=== Begin Enclosure ===

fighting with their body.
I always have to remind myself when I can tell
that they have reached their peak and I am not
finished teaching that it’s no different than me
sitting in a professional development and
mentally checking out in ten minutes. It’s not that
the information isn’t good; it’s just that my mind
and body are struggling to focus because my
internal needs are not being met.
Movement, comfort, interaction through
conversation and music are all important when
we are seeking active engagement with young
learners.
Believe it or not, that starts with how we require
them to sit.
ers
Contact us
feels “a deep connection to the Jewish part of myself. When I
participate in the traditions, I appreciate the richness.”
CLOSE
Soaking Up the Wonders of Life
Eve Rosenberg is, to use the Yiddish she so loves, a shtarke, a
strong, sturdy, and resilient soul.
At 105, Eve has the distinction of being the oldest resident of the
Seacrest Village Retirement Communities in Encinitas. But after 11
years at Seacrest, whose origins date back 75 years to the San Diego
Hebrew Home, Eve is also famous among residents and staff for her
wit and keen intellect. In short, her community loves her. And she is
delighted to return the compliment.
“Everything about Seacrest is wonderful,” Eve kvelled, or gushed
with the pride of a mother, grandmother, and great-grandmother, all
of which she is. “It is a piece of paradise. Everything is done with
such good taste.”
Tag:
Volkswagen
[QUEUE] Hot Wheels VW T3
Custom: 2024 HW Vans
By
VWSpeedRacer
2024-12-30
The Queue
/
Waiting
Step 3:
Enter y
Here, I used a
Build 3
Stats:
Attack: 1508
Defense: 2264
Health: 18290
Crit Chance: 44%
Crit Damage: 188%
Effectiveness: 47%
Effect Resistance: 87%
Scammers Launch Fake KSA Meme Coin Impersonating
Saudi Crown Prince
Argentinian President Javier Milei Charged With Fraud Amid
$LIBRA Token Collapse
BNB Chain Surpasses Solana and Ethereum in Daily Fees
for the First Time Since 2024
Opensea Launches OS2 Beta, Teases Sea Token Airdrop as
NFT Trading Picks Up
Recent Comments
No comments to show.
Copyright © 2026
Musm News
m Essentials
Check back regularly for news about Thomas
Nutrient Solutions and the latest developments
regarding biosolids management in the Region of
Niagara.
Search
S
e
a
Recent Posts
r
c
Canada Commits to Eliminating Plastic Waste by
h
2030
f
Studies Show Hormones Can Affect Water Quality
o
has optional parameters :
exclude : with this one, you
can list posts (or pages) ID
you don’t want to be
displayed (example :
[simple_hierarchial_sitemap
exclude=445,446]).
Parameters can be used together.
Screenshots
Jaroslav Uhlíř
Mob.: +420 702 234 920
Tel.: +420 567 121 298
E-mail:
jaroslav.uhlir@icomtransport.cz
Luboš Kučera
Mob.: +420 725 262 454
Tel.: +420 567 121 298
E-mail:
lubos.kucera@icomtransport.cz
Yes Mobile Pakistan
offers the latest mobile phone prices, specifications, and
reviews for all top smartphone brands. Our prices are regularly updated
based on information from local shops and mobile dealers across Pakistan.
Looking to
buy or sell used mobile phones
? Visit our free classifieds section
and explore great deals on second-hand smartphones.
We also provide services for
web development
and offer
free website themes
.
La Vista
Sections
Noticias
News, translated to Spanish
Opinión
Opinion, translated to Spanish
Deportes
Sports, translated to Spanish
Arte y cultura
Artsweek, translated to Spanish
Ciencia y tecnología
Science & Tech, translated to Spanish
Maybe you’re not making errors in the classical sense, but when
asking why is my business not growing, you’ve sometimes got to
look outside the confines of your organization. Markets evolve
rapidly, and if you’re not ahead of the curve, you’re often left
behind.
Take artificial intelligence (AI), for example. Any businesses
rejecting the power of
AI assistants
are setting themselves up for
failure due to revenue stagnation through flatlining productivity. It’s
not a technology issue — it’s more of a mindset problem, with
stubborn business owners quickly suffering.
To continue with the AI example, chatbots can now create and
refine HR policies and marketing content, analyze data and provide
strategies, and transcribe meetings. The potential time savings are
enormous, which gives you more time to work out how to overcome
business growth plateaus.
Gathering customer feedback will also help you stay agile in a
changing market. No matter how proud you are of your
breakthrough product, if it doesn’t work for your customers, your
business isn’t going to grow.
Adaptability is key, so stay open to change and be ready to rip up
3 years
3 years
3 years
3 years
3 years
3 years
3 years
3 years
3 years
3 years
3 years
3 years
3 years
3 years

=== End Enclosure ===

[Exercise brief]: The task requires that all the material be restated word for word.

[Written answer]:
fighting with their body.
I always have to remind myself when I can tell
that they have reached their peak and I am not
finished teaching that it’s no different than me
sitting in a professional development and
mentally checking out in ten minutes. It’s not that
the information isn’t good; it’s just that my mind
and body are struggling to focus because my
internal needs are not being met.
Movement, comfort, interaction through
conversation and music are all important when
we are seeking active engagement with young
learners.
Believe it or not, that starts with how we require
them to sit.
ers
Contact us
feels “a deep connection to the Jewish part of myself. When I
participate in the traditions, I appreciate the richness.”
CLOSE
Soaking Up the Wonders of Life
Eve Rosenberg is, to use the Yiddish she so loves, a shtarke, a
strong, sturdy, and resilient soul.
At 105, Eve has the distinction of being the oldest resident of the
Seacrest Village Retirement Communities in Encinitas. But after 11
years at Seacrest, whose origins date back 75 years to the San Diego
Hebrew Home, Eve is also famous among residents and staff for her
wit and keen intellect. In short, her community loves her. And she is
delighted to return the compliment.
“Everything about Seacrest is wonderful,” Eve kvelled, or gushed
with the pride of a mother, grandmother, and great-grandmother, all
of which she is. “It is a piece of paradise. Everything is done with
such good taste.”
Tag:
Volkswagen
[QUEUE] Hot Wheels VW T3
Custom: 2024 HW Vans
By
VWSpeedRacer
2024-12-30
The Queue
/
Waiting
Step 3:
Enter y
Here, I used a
Build 3
Stats:
Attack: 1508
Defense: 2264
Health: 18290
Crit Chance: 44%
Crit Damage: 188%
Effectiveness: 47%
Effect Resistance: 87%
Scammers Launch Fake KSA Meme Coin Impersonating
Saudi Crown Prince
Argentinian President Javier Milei Charged With Fraud Amid
$LIBRA Token Collapse
BNB Chain Surpasses Solana and Ethereum in Daily Fees
for the First Time Since 2024
Opensea Launches OS2 Beta, Teases Sea Token Airdrop as
NFT Trading Picks Up
Recent Comments
No comments to show.
Copyright © 2026
Musm News
m Essentials
Check back regularly for news about Thomas
Nutrient Solutions and the latest developments
regarding biosolids management in the Region of
Niagara.
Search
S
e
a
Recent Posts
r
c
Canada Commits to Eliminating Plastic Waste by
h
2030
f
Studies Show Hormones Can Affect Water Quality
o
has optional parameters :
exclude : with this one, you
can list posts (or pages) ID
you don’t want to be
displayed (example :
[simple_hierarchial_sitemap
exclude=445,446]).
Parameters can be used together.
Screenshots
Jaroslav Uhlíř
Mob.: +420 702 234 920
Tel.: +420 567 121 298
E-mail:
jaroslav.uhlir@icomtransport.cz
Luboš Kučera
Mob.: +420 725 262 454
Tel.: +420 567 121 298
E-mail:
lubos.kucera@icomtransport.cz
Yes Mobile Pakistan
offers the latest mobile phone prices, specifications, and
reviews for all top smartphone brands. Our prices are regularly updated
based on information from local shops and mobile dealers across Pakistan.
Looking to
buy or sell used mobile phones
? Visit our free classifieds section
and explore great deals on second-hand smartphones.
We also provide services for
web development
and offer
free website themes
.
La Vista
Sections
Noticias
News, translated to Spanish
Opinión
Opinion, translated to Spanish
Deportes
Sports, translated to Spanish
Arte y cultura
Artsweek, translated to Spanish
Ciencia y tecnología
Science & Tech, translated to Spanish
Maybe you’re not making errors in the classical sense, but when
asking why is my business not growing, you’ve sometimes got to
look outside the confines of your organization. Markets evolve
rapidly, and if you’re not ahead of the curve, you’re often left
behind.
Take artificial intelligence (AI), for example. Any businesses
rejecting the power of
AI assistants
are setting themselves up for
failure due to revenue stagnation through flatlining productivity. It’s
not a technology issue — it’s more of a mindset problem, with
stubborn business owners quickly suffering.
To continue with the AI example, chatbots can now create and
refine HR policies and marketing content, analyze data and provide
strategies, and transcribe meetings. The potential time savings are
enormous, which gives you more time to work out how to overcome
business growth plateaus.
Gathering customer feedback will also help you stay agile in a
changing market. No matter how proud you are of your
breakthrough product, if it doesn’t work for your customers, your
business isn’t going to grow.
Adaptability is key, so stay open to change and be ready to rip up
3 years
3 years
3 years
3 years
3 years
3 years
3 years
3 years
3 years
3 years
3 years
3 years
3 years
3 years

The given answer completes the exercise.